Après quelques heures de cette route infernale nous nous à un café. Les quelques personnes qui habitent ici vivent du commerce du tabac, de l’alcool, d’essence et autres petites choses. Le prix est le double de celui des villes, évidemment. Les gens sont toujours aussi conviviaux que d’habitude, même dans ces lieux rudes et inhospitaliers. Cela fait plus de 100 km et 3 ou 4 heures que nous faisons du cross avec les Logans. Nous nous renseignons pour savoir si la route va s’améliorer. La réponse tombe, encore plus de 300 km comme ça ! La journée n’est pas finie on dirait. Par sécurité, nous complétons les réservoirs avec une dizaine de litres d’essence que la tenancière nous apporte dans un bidon. A nous de le verser dans le réservoir. Ici l’essence est un bien aussi précieux que l’eau et la nourriture, c’est Mad Max.
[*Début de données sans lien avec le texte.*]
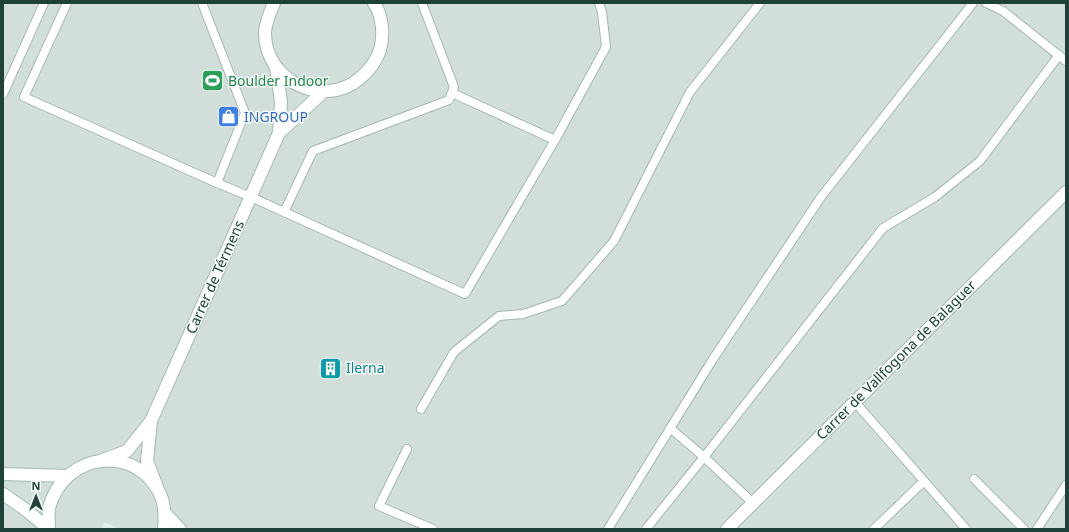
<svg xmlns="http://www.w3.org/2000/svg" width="1069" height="532" font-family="'Noto Sans',sans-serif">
	<rect width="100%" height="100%" fill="#e3eeea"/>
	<polygon fill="#d1ded9" points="3,3 1066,3 1066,529 120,529 104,522 101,529 3,529"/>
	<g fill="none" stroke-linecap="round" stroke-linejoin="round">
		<defs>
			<g id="lane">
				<polyline points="67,3 24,97 217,183"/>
				<polyline points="202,3 245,113 217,183 251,197 284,212 313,151 449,100 454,87 422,3"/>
				<polyline points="986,3 1003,11 1066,61"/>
				<polyline points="452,93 555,140"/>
				<polyline points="3,94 44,3"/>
				<polyline points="284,212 465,294 555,140 606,47 602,12 599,3"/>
				<polyline points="854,401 966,529"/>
				<polyline points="421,409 454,352 499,316 523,314 562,301 614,241 690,92 760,3"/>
				<polyline points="670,428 704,457 753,503"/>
				<polyline points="407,449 379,506 433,529"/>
				<polyline points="974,479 1024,529"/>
				<polyline points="608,529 713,359 821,197 973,3"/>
				<polyline points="646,529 704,457 883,228 935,197 980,161 1059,55"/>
				<polyline points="874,529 924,481"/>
				<polyline points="1037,529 1066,485"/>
			</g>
			<g id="street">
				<path d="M274,3c-4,9 -8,18 -9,29 -1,48 57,77 94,47 10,-8 17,-17 21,-29 4,-15 3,-33 -6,-47"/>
				<polyline points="279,133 323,92"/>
				<polyline points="151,421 147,461 157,487"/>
				<polyline points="100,461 127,451 151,421 279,133 281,102 276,67"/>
				<polyline points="727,529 1066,192"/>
			</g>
			<g id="secondary">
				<polyline points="3,474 67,476"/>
				<polyline points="3,494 26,510 49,529"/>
				<polyline points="165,513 180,529"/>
				<path d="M49,529c0,-7 -1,-15 0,-21 15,-58 92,-65 113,-9 3,10 3,20 2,30"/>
			</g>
		</defs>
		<use href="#lane" stroke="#a5b7b2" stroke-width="10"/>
		<use href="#street" stroke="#a5b7b2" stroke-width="14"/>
		<use href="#secondary" stroke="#a0bbb3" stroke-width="14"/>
		<use href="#lane" stroke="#fff" stroke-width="8"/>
		<use href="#street" stroke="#fff" stroke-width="12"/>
		<use href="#secondary" stroke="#fff" stroke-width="12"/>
	</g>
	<defs>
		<symbol id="stadium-square" viewBox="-11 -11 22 22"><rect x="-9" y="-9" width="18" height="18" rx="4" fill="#2e9e5b" stroke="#f4faf7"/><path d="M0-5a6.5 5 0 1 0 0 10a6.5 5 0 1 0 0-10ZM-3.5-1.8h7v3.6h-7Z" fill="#fff"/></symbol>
		<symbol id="shop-square" viewBox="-11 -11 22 22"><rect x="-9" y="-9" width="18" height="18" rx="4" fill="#3f7fe0" stroke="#f4faf7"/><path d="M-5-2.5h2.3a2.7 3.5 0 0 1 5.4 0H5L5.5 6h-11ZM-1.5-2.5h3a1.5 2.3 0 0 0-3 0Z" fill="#fff"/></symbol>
		<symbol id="building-square" viewBox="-11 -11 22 22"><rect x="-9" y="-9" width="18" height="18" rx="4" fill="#0f9aa8" stroke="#f4faf7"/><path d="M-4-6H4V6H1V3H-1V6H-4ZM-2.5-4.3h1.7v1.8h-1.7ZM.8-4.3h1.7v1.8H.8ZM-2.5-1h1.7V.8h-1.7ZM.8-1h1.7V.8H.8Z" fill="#fff"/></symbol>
	</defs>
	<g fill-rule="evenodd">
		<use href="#stadium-square" x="200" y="68" width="25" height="25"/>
		<use href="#shop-square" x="216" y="104" width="25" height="25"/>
		<use href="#building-square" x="318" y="356" width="25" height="25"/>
	</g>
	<g text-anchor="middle" stroke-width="3" stroke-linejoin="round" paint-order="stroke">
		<g font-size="14" fill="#27864d" stroke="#f4faf7" text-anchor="start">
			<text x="228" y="86">Boulder Indoor</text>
		</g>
		<g font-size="14" fill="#366cbe" stroke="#f4faf7" text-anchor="start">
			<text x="244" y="122">INGROUP</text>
		</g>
		<g font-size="14" fill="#20413a" stroke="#f4faf7">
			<text transform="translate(215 277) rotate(-66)" y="5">Carrer de Térmens</text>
			<text transform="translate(896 360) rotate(-45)" y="5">Carrer de Vallfogona de Balaguer</text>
		</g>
		<g font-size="14" fill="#0d838f" stroke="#f4faf7" text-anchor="start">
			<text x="346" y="373">Ilerna</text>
		</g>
	</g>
	<rect width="1069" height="532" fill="none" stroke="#20413a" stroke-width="8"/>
	<g transform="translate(36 496)" stroke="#f4faf7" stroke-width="3" paint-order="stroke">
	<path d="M0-3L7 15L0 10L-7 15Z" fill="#20413a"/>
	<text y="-6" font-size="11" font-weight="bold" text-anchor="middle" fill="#20413a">N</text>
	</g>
</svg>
Le temps d’avaler un petit sandwich et nous repartons. Nous passons la journée à déjouer les pièges de la route, alternant le slalom entre les trous de l’asphalte et la glisse plus ou moins maîtrisée sur les pistes de sable. Nos sommes sur nos gardes mais c’est sûrement la portion de route la plus amusante à conduire de tout le voyage. Nous voulions un peu d’aventure en 4×4, nous sommes servis ! 
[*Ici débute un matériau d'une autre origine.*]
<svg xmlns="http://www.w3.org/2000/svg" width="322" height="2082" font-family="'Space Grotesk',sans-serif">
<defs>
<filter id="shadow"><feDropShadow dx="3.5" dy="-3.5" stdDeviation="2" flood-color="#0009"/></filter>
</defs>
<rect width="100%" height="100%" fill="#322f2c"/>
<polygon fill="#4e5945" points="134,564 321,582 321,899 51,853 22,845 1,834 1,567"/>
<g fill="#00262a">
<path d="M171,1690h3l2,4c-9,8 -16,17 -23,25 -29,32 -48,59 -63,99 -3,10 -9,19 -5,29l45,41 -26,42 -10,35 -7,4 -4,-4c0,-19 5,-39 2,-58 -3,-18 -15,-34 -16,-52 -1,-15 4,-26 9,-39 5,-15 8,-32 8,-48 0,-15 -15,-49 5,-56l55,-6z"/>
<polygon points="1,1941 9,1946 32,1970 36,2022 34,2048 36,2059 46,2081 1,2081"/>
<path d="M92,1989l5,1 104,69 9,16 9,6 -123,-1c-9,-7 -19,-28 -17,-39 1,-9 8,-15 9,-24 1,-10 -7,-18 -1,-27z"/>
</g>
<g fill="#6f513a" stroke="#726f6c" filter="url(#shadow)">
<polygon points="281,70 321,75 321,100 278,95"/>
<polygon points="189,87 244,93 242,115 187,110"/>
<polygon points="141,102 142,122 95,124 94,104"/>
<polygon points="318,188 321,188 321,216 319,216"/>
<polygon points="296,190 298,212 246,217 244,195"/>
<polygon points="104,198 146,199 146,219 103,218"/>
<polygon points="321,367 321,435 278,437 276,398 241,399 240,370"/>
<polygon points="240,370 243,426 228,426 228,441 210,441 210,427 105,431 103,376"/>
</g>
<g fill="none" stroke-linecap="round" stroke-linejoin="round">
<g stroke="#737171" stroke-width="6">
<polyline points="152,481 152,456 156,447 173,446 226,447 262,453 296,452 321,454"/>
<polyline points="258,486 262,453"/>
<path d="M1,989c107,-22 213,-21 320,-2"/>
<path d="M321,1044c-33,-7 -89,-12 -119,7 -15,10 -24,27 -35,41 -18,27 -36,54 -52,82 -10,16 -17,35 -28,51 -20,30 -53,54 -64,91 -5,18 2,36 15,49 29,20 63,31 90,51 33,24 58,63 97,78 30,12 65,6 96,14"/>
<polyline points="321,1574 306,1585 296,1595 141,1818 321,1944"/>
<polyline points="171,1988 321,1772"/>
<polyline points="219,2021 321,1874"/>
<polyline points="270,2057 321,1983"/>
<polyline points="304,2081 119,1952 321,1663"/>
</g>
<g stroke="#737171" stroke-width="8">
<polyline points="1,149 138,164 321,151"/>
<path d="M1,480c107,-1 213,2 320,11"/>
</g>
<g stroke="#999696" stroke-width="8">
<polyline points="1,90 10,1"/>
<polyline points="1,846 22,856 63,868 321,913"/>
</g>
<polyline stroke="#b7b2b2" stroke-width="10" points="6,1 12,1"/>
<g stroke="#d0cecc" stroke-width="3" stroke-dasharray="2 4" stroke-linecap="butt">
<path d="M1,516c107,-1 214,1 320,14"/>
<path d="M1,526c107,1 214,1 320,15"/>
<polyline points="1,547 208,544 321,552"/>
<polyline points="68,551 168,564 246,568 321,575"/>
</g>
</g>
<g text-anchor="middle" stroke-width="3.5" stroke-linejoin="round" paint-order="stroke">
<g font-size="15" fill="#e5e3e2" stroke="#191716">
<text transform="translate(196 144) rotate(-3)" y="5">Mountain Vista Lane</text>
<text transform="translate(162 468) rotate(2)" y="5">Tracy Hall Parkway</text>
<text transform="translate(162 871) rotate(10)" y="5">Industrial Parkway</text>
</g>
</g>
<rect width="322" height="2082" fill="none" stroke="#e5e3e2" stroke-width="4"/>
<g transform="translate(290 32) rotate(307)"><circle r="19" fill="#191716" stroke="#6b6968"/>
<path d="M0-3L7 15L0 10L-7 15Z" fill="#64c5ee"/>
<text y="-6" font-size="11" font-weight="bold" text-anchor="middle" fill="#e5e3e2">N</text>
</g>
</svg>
Après plus de 400 km, nous attendons la fin de cet enfer, mais nous ne voyons rien venir. Près de la piste, la route s’améliore mais ne permet pas encore qu’on roule dessus. Au loin nous voyons un homme avec une valise, nous nous arrêtons pour lui demander, s’il vous plaît, c’est bientôt fini cet enfer ? À environ 25 km, la route redevient bonne. L’homme va comme nous à Aqtobe, nous poussons quelques bagages et roues de secours pour lui faire une place. C’est le superviseur des travaux en personne qui vient de monter avec nous. Il nous explique que la route n’a pas été refaite depuis longtemps. Nous avions remarqué. Et effectivement, après quelques kilomètres, nous revenons sur la route. Cette fois nous roulons sur du billard, le revêtement est parfait.  Il était temps, le soleil se couche maintenant. Nous pouvons rouler jusqu’à Aqtobe.

Nous nous arrêtons pour nettoyer grossièrement les Logans. Vous ne pouvez pas imaginer la croûte de poussière qui s’est formée avec la petite averse que nous avons essuyée. En plus le coffre est rempli de la même poussière.

Va la tombée de la nuit mais nous avons clairement notre objectif, Actobe. Il y a du trafic dans les 2 sens. Soudain, nous voyons une ombre, puis un profil, lorsque nous nous rendons compte qu’il y a une vache au milieu de la route, nous sommes à seulement 50 mètres, pas le temps de réfléchir, réflexe d’évitement, nous ne touchons que la queue de l’animal… Tout s’est passé en quelques dixièmes de secondes mais nous sommes tout blancs, paralysés, nous avons failli percuter une vache. La 2e Logan est toujours derrière nous, tout le monde est sain et sauf. Ce sont les dangers de la conduite de nuit. La voiture a bien réagi, heureusement. La voiture qui nous croisait a sûrement percuté la vache. Nous espérons qu’ils s’en sont bien sortis.

Cette journée aura été la plus difficile et intense, et de loin. A Aqtobe, nous déposons notre covoyageur, et nous ne pensons qu’à nous détendre, nous reposer et digérer les émotions du jour.